## INSTRUCTIONS FOR THE TASK:
The whole listing below is to be copied exactly, with every picture left out.

## SUPPLIED INFORMATION:
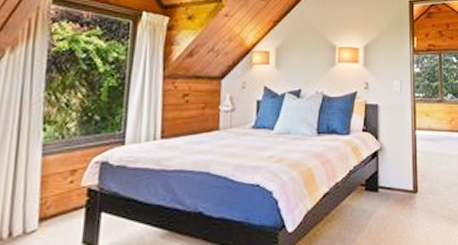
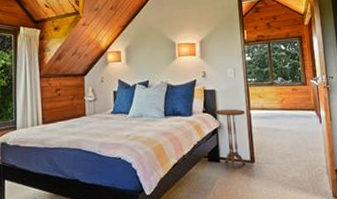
side table: none [377,128,411,201] -> present [215,109,247,169]

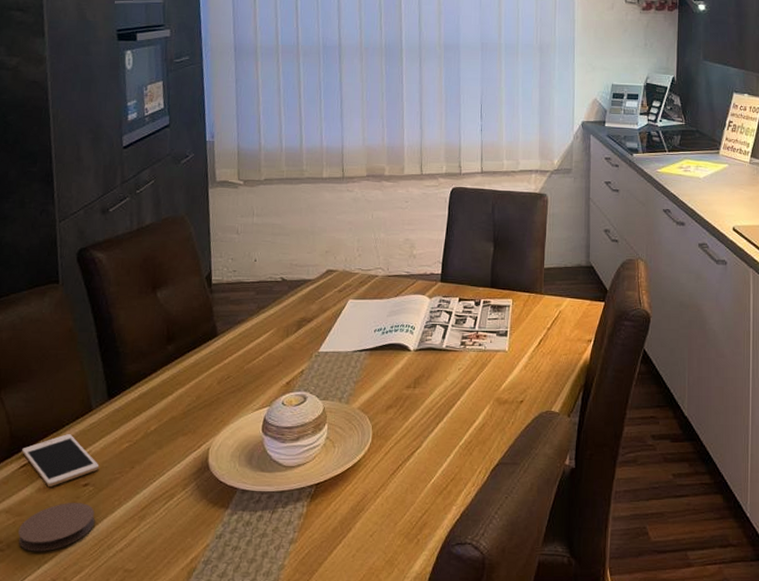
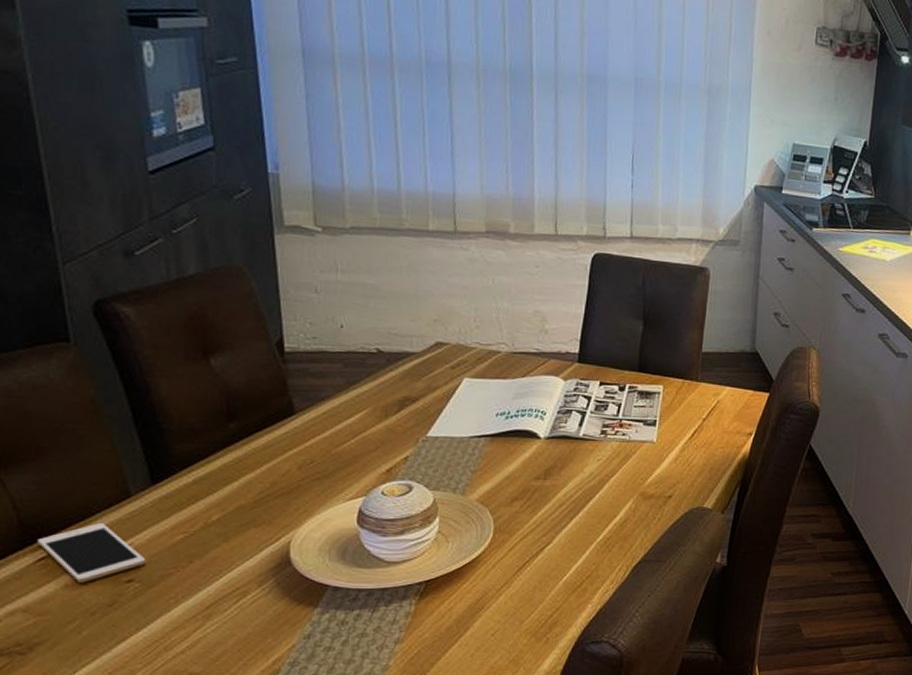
coaster: present [17,503,95,552] -> none [41,601,146,655]

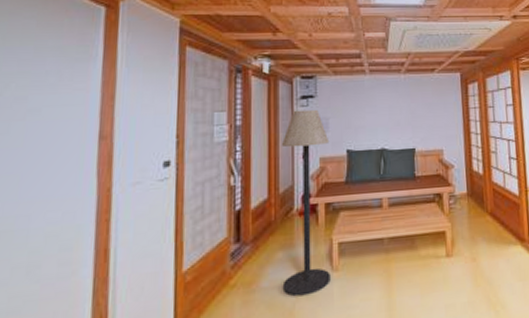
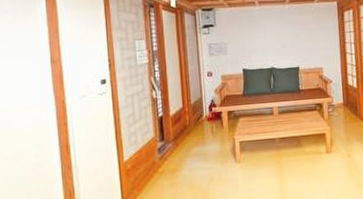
floor lamp: present [282,109,331,297] -> none [191,36,235,181]

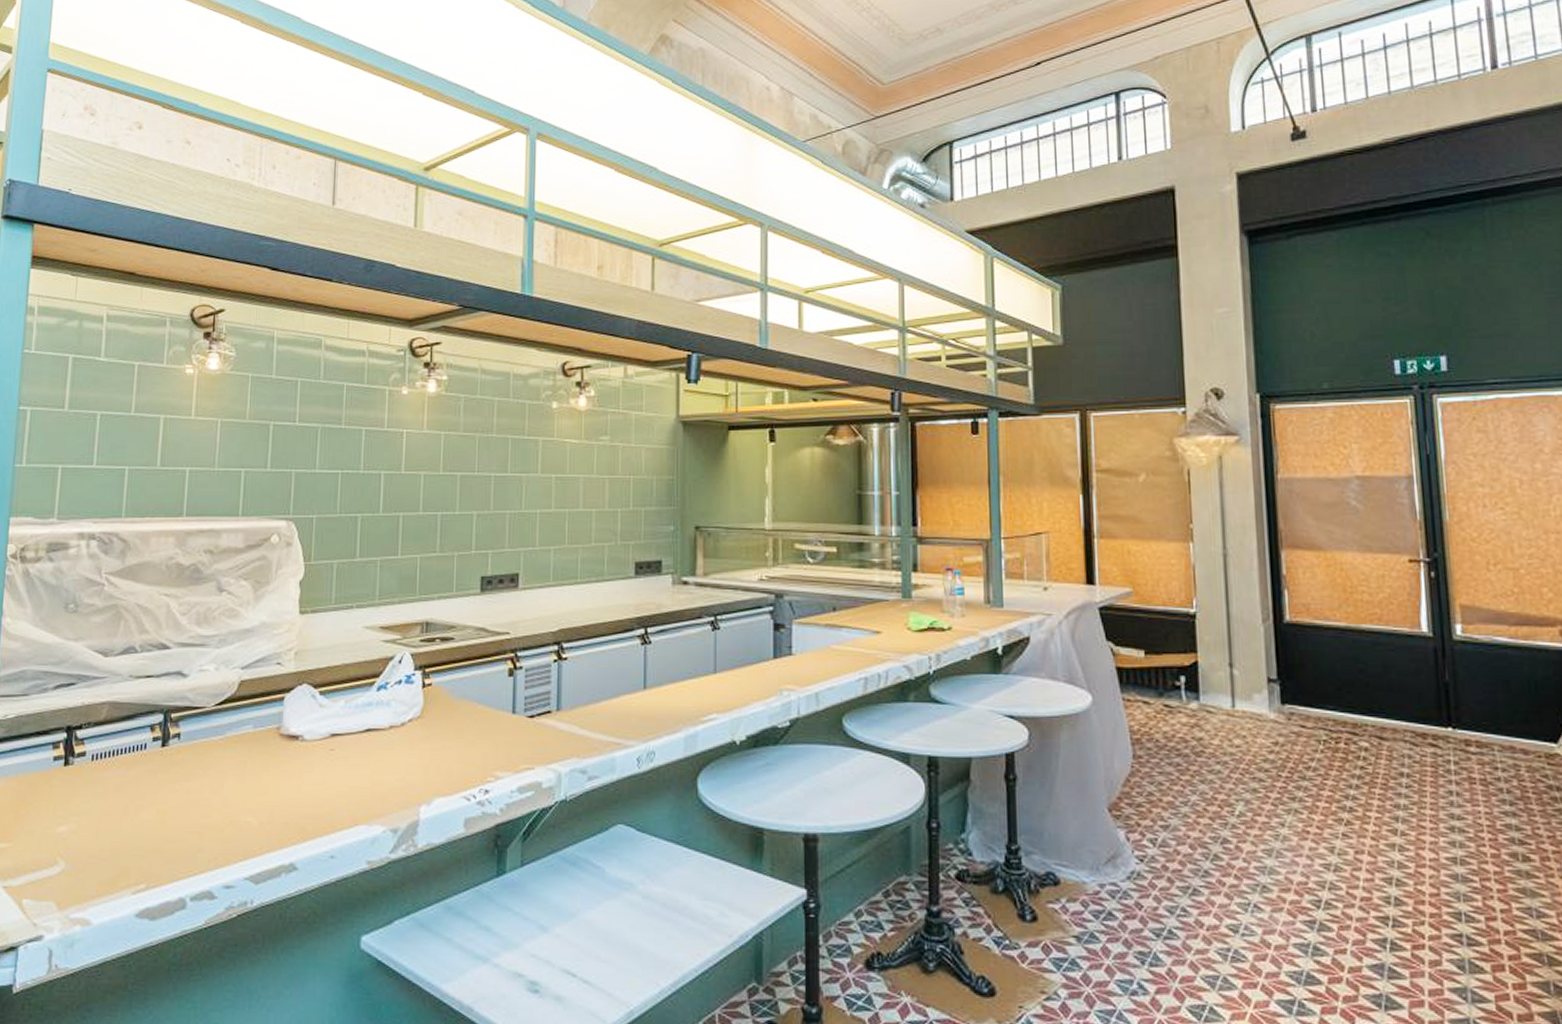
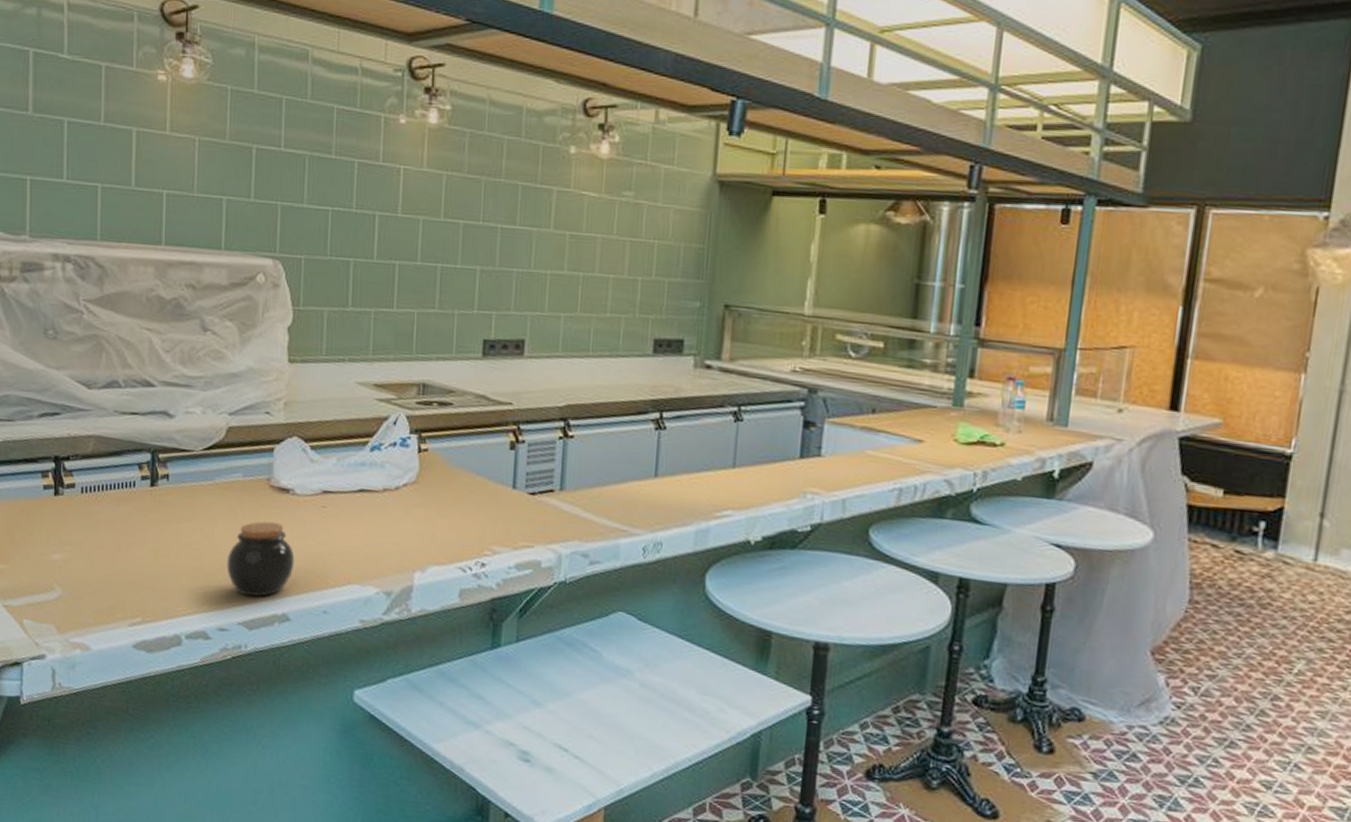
jar: none [234,770,303,849] -> present [226,521,295,597]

## COMPLETED EXERCISE:
side table: none [377,128,411,201] -> present [215,109,247,169]

coaster: present [17,503,95,552] -> none [41,601,146,655]

floor lamp: present [282,109,331,297] -> none [191,36,235,181]

jar: none [234,770,303,849] -> present [226,521,295,597]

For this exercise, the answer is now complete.